Therapy for muscular dystrophy patients closer to reality
Washington: In a new study, researchers have discovered the missing pieces to the puzzle surrounding muscular dystrophy that could ultimately lead to a therapy.
Approximately 250,000 people in the United States suffer from muscular dystrophy, which occurs when damaged muscle tissue is replaced with fibrous, bony or fatty tissue and loses function.
Three years ago, University of Missouri scientists found a molecular compound that is vital to curing the disease, but they didn’t know how to make the compound bind to the muscle cells.
Duchenne muscular dystrophy (DMD), predominantly affecting males, is the most common type of muscular dystrophy. Patients with Duchenne muscular dystrophy have a gene mutation that disrupts the production of dystrophin, a protein essential for muscle cell survival and function.
Absence of dystrophin starts a chain reaction that eventually leads to muscle cell degeneration and death. While dystrophin is vital for muscle development, the protein also needs several “helpers” to maintain the muscle tissue.

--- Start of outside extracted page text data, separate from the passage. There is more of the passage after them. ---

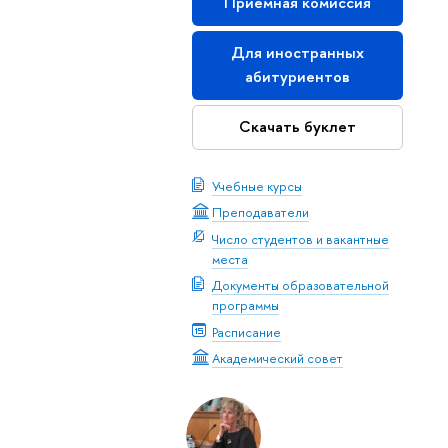
Приемная комиссия
Для иностранных
абитуриентов
Скачать буклет
Учебные курсы
Преподаватели
Число студентов и вакантные
места
Документы образовательной
программы
Расписание
Академический совет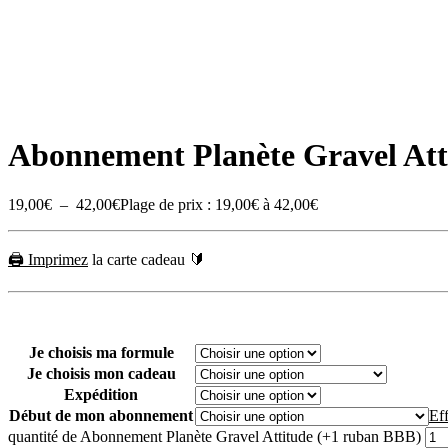
Abonnement Planète Gravel Att
19,00
€
–
42,00
€
Plage de prix : 19,00€ à 42,00€
🖨
Imprimez
la carte cadeau
🔰
Je choisis ma formule
Je choisis mon cadeau
Expédition
Début de mon abonnement
Ef
quantité de Abonnement Planète Gravel Attitude (+1 ruban BBB)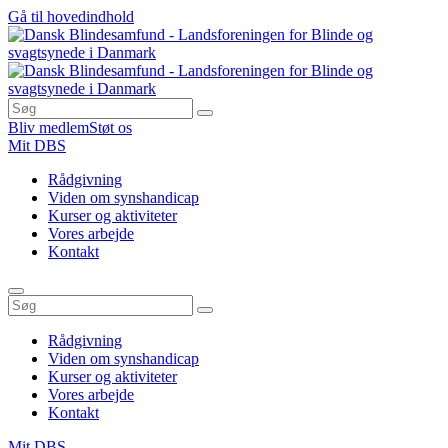
Gå til hovedindhold
Bliv medlem
Støt os
Mit DBS
Rådgivning
Viden om synshandicap
Kurser og aktiviteter
Vores arbejde
Kontakt
Rådgivning
Viden om synshandicap
Kurser og aktiviteter
Vores arbejde
Kontakt
Mit DBS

One of these “helper” molecular compounds is nNOS, which produces nitric oxide that can keep muscle cells healthy after exercise.
“Dystrophin not only helps build muscle cells, it’s also a key factor to attracting nNOS to the muscles cells and helping nNOS bind to the cell and help repair it following activity,” Yi Lai, lead author of the study, said.
“Prior to this discovery, we didn’t know how dystrophin made nNOS bind to the cells. What we found was that dystrophin has a special ‘claw’ that is used to grab nNOS and bring it close to the muscle cell. Now that we have that key, we hope to begin the process of developing a therapy for patients,” Lai said.
In their study, Lai and Duan found that two particular sections of the dystrophin gene must be present for nNOS to bind to the muscle cells. The sections of the gene, known as “repeaters 16 and 17,” contain a “claw” that can grab nNOS and bring it to the muscle cells so that it will bind and repair any damage from regular use.
Without this “claw,” nNOS doesn’t bind to the cells and the damage is not repaired, leading to further problems associated with muscular dystrophy.
The other key to this puzzle is dystrophin. If the protein is not present in the body, no “claw” exists and nNOS would never make it to the muscle cells. For years, scientists have been attempting to find ways to make the body manufacture more dystrophin, and thus get more nNOS to the muscle cells. Duan and Lai said the answer might lie elsewhere.
“Everybody, including those individuals with muscular dystrophy, has another protein known as ‘utrophin’,” Dongsheng Duan said.
“Utrophin is nearly identical to dystrophin except that it is missing repeaters 16 and 17, so it cannot attract nNOS to the muscle cells. In our study, we were able to modify utrophin so that it had the repeaters, and thus, the ability to grab nNOS and bring it to the muscle cells for repair.
“Our study was completed in mice; if we can do the same thing in larger animals, we could eventually have a significant therapy for humans with this devastating disease,” Duan added.
The study has been published in the Proceedings of the National Academies of Science.